### WHAT YOU NEED TO DO:
This task asks for the lines from the one with "54: (954, 488, 0.37)" to the final line below, repeated exactly, with pictures omitted.

### DATASET EXTRACT:

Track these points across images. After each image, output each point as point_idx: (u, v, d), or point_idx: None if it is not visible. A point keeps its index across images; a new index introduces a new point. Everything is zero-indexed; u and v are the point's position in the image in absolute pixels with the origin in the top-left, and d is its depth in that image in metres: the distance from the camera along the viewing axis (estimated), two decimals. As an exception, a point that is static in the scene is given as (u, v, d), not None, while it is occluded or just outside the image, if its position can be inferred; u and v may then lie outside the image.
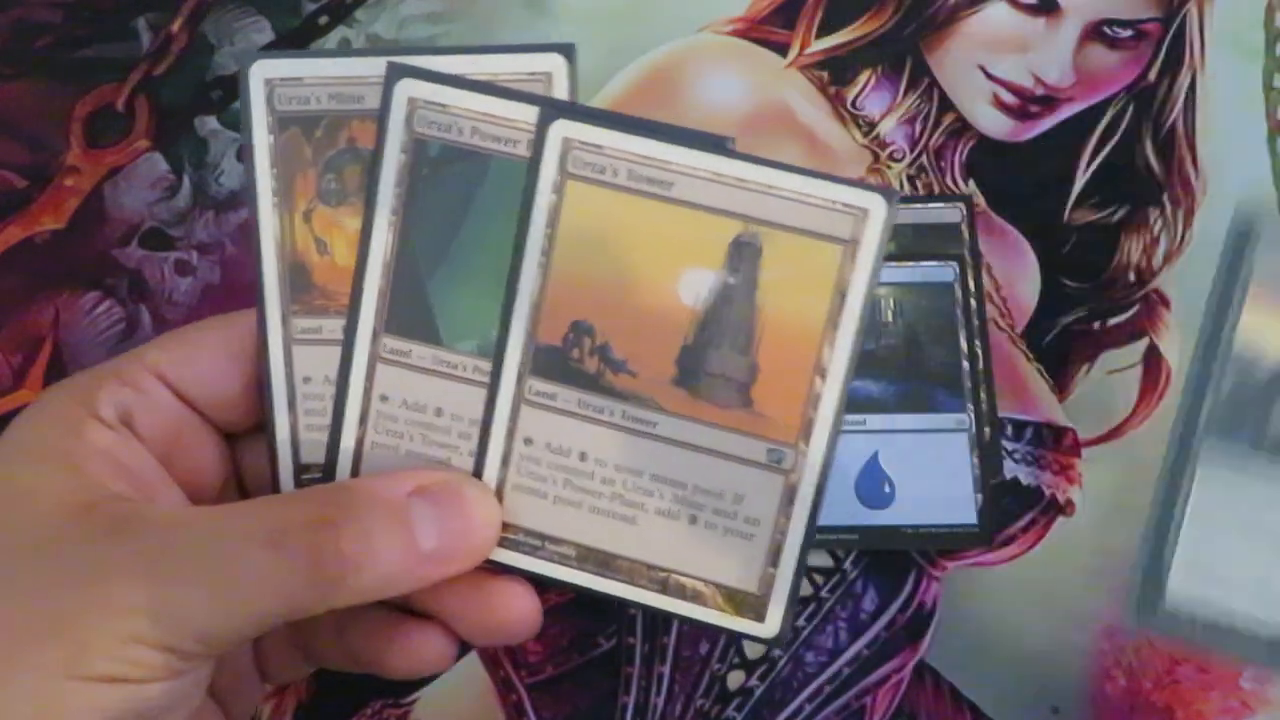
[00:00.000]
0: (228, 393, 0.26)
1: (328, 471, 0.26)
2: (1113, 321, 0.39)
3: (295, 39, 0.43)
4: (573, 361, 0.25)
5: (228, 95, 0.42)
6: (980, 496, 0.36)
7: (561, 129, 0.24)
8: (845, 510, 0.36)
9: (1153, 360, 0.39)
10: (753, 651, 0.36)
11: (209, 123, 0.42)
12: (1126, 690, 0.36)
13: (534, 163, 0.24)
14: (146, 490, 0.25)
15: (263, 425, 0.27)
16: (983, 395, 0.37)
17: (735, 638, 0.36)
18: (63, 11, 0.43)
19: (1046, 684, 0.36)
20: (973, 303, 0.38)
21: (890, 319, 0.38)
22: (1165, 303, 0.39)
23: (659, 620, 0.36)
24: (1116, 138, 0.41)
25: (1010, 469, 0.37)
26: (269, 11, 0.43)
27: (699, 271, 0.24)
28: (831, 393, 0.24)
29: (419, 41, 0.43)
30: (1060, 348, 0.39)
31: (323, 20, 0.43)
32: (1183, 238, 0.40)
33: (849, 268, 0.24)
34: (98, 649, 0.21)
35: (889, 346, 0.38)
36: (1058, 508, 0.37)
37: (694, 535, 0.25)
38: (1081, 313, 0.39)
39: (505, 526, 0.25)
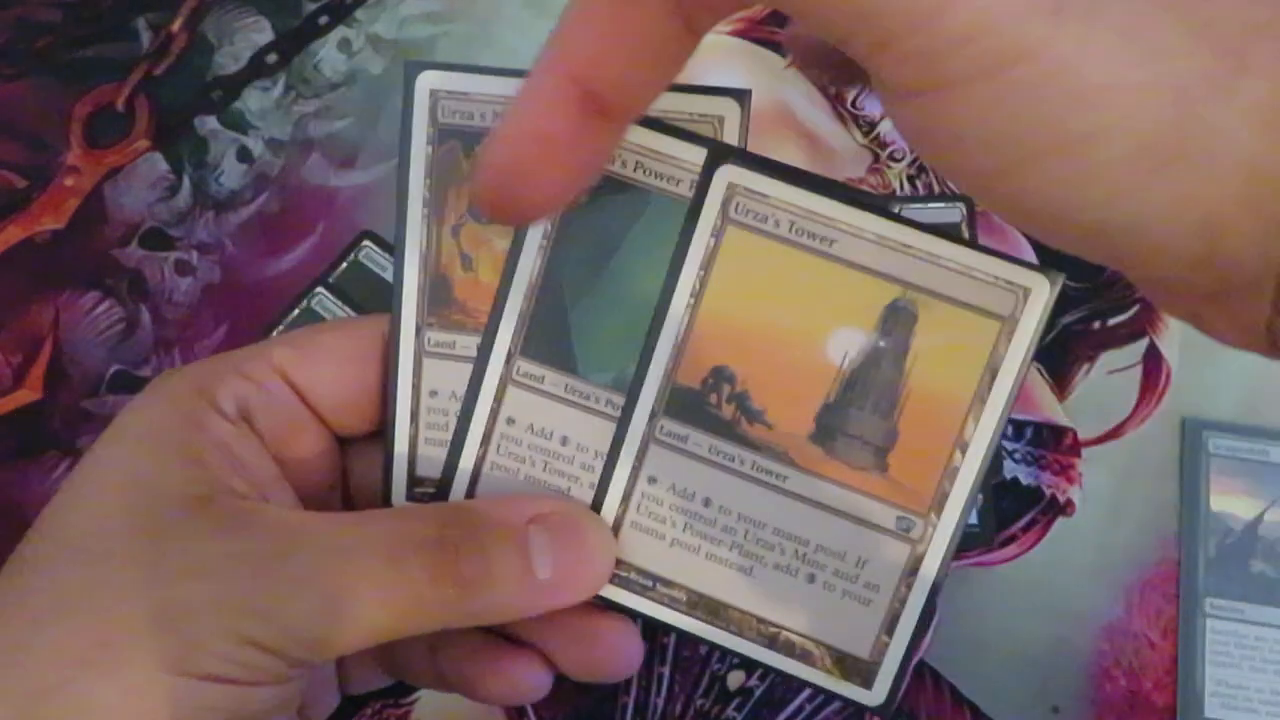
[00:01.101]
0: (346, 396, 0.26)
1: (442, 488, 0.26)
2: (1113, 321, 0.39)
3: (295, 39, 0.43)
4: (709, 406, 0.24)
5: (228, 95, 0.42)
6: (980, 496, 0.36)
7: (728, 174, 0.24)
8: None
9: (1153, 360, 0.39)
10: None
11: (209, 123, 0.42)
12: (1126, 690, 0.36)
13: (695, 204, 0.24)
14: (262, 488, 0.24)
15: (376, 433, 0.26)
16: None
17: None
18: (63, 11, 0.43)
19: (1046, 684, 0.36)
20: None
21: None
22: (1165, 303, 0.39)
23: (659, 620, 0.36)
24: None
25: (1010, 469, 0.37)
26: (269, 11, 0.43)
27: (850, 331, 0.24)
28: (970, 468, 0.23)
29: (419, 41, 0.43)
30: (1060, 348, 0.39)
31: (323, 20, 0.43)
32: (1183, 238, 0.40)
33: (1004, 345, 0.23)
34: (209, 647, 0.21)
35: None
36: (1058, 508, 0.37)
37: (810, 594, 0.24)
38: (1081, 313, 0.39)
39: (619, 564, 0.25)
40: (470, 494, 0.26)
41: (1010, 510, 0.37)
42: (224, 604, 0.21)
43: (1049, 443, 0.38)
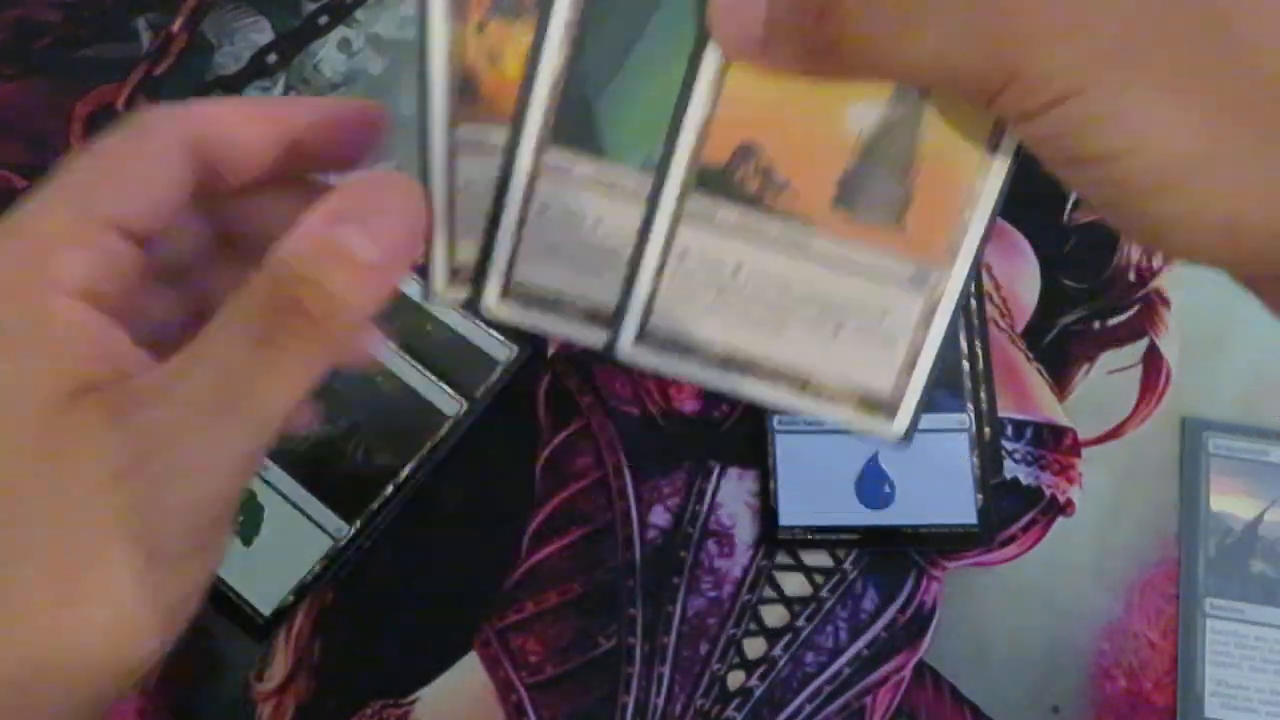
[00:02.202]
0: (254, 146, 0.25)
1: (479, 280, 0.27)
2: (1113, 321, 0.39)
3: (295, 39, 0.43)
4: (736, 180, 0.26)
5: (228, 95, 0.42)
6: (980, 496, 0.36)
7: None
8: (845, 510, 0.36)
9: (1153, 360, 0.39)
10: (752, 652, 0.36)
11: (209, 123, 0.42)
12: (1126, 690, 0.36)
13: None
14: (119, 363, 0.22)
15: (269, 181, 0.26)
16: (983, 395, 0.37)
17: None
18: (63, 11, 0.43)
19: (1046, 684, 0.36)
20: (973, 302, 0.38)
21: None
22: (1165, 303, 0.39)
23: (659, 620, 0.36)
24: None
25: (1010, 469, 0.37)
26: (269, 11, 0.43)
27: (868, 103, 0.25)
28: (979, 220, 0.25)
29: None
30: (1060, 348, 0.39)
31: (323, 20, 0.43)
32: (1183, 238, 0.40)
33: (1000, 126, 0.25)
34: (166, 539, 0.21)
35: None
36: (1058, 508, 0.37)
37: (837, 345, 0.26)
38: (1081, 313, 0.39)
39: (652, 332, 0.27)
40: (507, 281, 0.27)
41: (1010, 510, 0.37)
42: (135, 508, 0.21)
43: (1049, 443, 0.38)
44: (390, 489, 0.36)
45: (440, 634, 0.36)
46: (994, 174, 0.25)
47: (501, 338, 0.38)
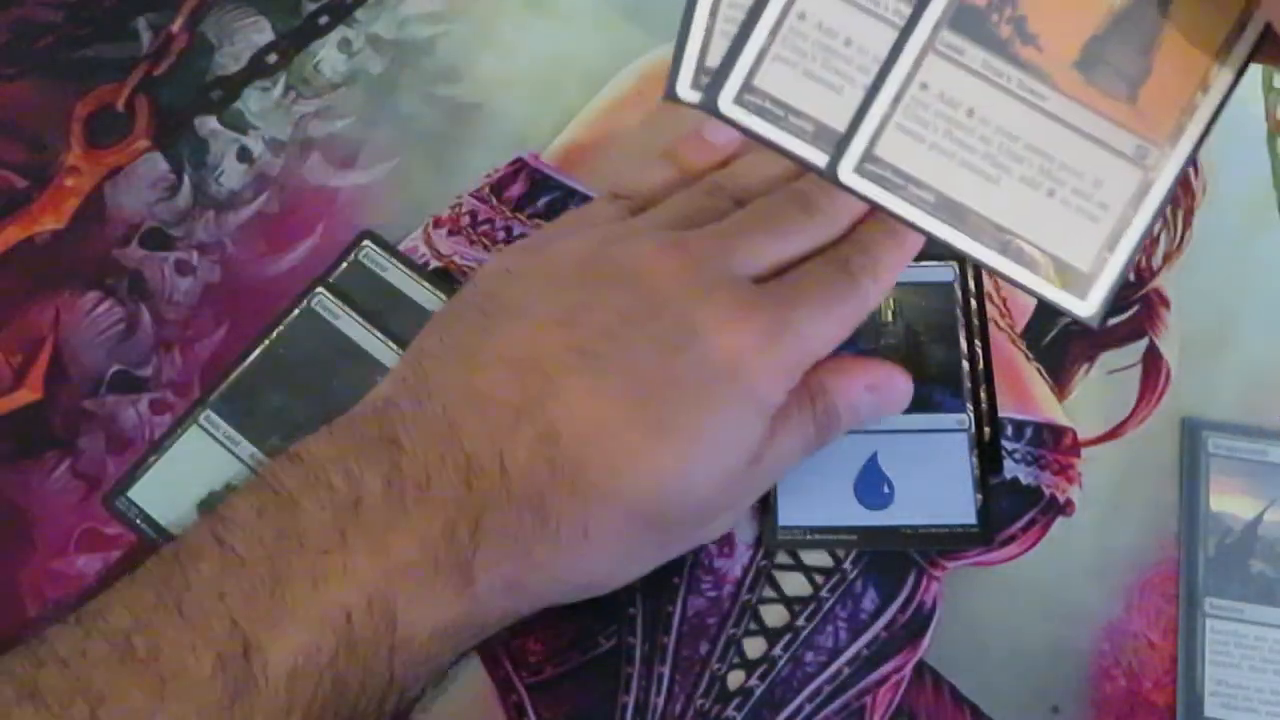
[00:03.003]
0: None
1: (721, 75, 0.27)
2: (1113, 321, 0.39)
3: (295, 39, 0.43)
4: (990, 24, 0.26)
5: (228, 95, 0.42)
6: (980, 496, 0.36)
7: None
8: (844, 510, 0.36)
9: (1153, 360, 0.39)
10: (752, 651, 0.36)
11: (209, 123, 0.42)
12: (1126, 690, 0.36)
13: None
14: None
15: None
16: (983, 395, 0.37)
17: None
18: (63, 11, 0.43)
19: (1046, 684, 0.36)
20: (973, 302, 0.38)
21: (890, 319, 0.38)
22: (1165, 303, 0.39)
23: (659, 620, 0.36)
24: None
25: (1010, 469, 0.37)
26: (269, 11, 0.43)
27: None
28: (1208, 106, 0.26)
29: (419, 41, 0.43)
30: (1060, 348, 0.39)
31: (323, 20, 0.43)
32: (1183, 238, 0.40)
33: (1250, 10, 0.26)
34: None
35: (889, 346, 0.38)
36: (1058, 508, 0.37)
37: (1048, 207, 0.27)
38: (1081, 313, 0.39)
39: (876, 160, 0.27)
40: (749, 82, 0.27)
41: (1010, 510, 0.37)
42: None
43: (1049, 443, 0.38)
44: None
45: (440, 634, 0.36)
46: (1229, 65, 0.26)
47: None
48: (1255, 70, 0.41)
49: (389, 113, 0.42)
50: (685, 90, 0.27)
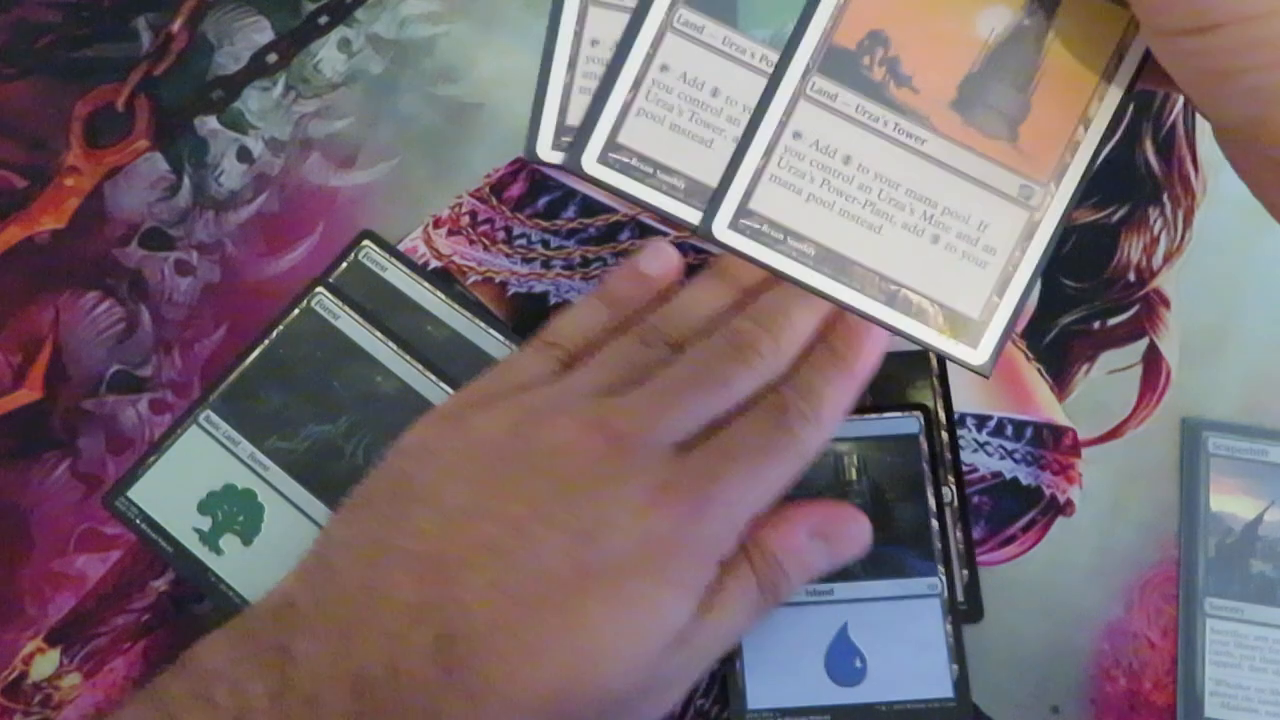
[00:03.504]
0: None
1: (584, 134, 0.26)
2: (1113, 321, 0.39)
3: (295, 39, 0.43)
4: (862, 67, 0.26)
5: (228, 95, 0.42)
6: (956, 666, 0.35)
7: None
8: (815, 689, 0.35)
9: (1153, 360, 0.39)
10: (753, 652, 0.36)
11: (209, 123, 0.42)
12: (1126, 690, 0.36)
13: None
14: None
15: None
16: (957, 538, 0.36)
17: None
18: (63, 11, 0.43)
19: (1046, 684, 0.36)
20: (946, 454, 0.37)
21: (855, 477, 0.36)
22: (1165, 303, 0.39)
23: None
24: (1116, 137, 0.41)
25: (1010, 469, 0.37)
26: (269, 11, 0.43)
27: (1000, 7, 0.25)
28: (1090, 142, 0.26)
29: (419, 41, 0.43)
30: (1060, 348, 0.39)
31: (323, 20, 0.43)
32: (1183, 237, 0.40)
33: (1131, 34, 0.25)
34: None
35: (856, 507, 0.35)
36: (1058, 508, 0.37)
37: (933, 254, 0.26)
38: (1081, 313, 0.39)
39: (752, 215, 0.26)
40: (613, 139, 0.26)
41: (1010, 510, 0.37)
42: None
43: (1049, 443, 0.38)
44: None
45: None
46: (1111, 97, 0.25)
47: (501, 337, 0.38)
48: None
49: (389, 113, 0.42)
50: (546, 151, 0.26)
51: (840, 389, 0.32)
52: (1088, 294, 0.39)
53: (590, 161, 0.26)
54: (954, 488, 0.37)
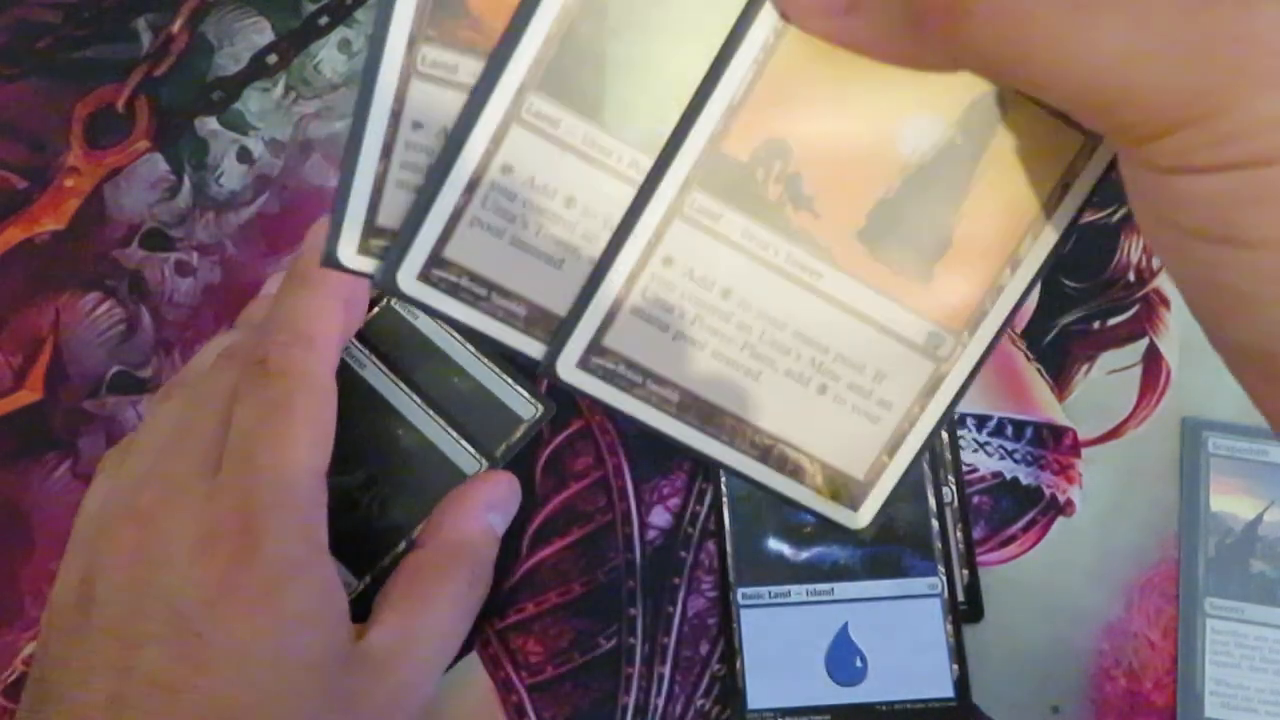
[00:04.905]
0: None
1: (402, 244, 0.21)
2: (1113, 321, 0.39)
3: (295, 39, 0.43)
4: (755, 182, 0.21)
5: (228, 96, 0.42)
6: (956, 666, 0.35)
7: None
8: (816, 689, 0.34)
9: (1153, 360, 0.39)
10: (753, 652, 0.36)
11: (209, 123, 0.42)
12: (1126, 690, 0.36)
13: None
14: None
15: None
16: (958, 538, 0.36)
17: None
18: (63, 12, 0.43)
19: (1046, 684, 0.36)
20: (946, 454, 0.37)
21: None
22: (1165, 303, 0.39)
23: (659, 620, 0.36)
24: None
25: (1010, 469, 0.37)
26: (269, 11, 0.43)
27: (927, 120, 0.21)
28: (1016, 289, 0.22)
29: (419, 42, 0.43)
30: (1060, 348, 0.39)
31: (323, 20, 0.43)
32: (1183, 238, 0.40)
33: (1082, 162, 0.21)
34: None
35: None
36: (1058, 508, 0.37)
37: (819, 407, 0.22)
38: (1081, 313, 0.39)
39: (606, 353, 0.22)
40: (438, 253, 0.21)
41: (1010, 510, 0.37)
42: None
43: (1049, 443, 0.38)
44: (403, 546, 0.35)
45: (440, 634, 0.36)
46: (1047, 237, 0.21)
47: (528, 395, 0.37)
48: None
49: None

### ANSWER FOR THE TASK:
54: (954, 488, 0.37)
[00:04.905]
0: None
1: (402, 244, 0.21)
2: (1113, 321, 0.39)
3: (295, 39, 0.43)
4: (755, 182, 0.21)
5: (228, 96, 0.42)
6: (956, 666, 0.35)
7: None
8: (816, 689, 0.34)
9: (1153, 360, 0.39)
10: (753, 652, 0.36)
11: (209, 123, 0.42)
12: (1126, 690, 0.36)
13: None
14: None
15: None
16: (958, 538, 0.36)
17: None
18: (63, 12, 0.43)
19: (1046, 684, 0.36)
20: (946, 454, 0.37)
21: None
22: (1165, 303, 0.39)
23: (659, 620, 0.36)
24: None
25: (1010, 469, 0.37)
26: (269, 11, 0.43)
27: (927, 120, 0.21)
28: (1016, 289, 0.22)
29: (419, 42, 0.43)
30: (1060, 348, 0.39)
31: (323, 20, 0.43)
32: (1183, 238, 0.40)
33: (1082, 162, 0.21)
34: None
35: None
36: (1058, 508, 0.37)
37: (819, 407, 0.22)
38: (1081, 313, 0.39)
39: (606, 353, 0.22)
40: (438, 253, 0.21)
41: (1010, 510, 0.37)
42: None
43: (1049, 443, 0.38)
44: (403, 546, 0.35)
45: (440, 634, 0.36)
46: (1047, 237, 0.21)
47: (528, 395, 0.37)
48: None
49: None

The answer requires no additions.